[What follows is the text of a report headlined Law expert helps Libya with Lockerbie appeal that appeared in The Scotsman on this date in 2002:]
The legal expert who brokered the Lockerbie trial is helping the Libyan government to lodge a fresh appeal against the conviction of Abdelbaset Ali Mohmed al-Megrahi, it emerged yesterday.
Professor Robert Black, a law lecturer at Edinburgh University, flew to Tripoli the day after Megrahi’s appeal was rejected last week.
He said he regarded the case as a miscarriage of justice because the court did not consider all the available evidence. "We have not seen the end of this case," Prof Black added.
Thousands of people marched through the Libyan capital yesterday in protest at the decision of the appeal court judges to uphold the conviction of Megrahi. Riot police supervised demonstrations outside a UN office.
A statement handed to a UN representative said Megrahi’s life sentence "contradicts international laws, as it was handed as a result of political pressure aimed at settling account with the Libyan revolution."

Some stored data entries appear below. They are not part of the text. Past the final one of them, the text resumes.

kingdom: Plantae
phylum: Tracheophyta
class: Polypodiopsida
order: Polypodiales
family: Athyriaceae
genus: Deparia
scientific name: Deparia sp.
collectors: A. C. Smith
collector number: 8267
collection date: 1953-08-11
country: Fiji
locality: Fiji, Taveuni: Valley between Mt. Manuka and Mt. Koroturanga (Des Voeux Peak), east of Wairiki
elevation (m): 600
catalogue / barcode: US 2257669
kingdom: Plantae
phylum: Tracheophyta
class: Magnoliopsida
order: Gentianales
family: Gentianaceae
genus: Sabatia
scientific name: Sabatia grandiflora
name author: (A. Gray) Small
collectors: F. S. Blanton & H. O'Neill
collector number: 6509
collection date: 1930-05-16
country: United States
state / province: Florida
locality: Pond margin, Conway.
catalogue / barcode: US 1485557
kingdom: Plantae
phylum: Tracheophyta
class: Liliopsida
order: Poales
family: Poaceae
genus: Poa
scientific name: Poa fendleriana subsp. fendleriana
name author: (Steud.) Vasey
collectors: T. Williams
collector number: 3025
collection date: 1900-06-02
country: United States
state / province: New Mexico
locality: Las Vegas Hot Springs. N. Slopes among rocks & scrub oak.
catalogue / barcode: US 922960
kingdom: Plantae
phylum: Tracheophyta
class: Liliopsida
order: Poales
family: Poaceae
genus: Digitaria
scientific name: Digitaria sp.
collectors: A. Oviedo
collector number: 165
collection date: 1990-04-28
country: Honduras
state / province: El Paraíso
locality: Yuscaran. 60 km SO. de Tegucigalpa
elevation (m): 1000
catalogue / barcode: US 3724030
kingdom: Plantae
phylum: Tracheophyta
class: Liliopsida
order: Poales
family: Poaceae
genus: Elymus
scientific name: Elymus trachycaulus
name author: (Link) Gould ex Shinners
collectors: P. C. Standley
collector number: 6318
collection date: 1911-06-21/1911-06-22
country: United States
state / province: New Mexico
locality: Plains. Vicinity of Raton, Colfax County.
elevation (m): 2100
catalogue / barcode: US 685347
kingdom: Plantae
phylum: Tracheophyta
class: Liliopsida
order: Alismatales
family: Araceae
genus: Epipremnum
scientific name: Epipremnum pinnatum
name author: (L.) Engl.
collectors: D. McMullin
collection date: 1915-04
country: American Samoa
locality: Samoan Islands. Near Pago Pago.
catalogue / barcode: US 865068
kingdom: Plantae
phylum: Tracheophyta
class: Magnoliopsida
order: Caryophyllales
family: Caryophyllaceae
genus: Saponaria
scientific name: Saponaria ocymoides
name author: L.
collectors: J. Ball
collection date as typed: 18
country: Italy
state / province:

Prof Black was invited to the country by the Libyan government’s Lockerbie Committee, which is planning to lodge an appeal through the Scottish Criminal Cases Review Commission. It was he who proposed the idea of trying the Lockerbie suspects in a neutral third country, which was the breakthrough which led to Colonel Muammar al-Gaddafi agreeing to hand the two accused over for trial in the Netherlands.
Megrahi was convicted of the 1988 bombing of Pan Am flight 103 over Lockerbie, resulting in the deaths of 270 people, and lost his appeal last week.
Fresh doubts over his conviction were raised with claims that senior police officers covered up the discovery of important evidence in the wreckage of the Boeing 747.
Mary Boylan, 53, a retired Lothian and Borders Police officer, said she found a CIA identification badge among the debris but was told not to make a record of the find in her notebook.
Megrahi was found guilty of loading an unaccompanied suitcase bomb in Malta that was later transferred on to the Pan Am aircraft, which exploded en route to New York.
The Libyan government has said it will appeal the ruling to the Scottish Criminal Cases Review Commission, the House of Lords and the European Court of Human Rights.
Prof Black said: "I am sure that at some point they will actually make an application to the Scottish Commission which deals with miscarriages of justice. The commission could then refer it back to the appeal court.
"I predict the grounds for that would be that evidence is emerging that has not yet seen the light of day. There is a hell of a lot more evidence about Lockerbie that appeared at neither the trial nor the appeal."
Libya, which is still subject to stringent UN sanctions over the Lockerbie bombing, faces a claim of up to £1.3 million compensation from relatives of each of the victims.
[RB: Perhaps the most immediate consequence of these discussions in Tripoli was the replacement of the Scottish legal team that had represented Megrahi at the Zeist trial and appeal.]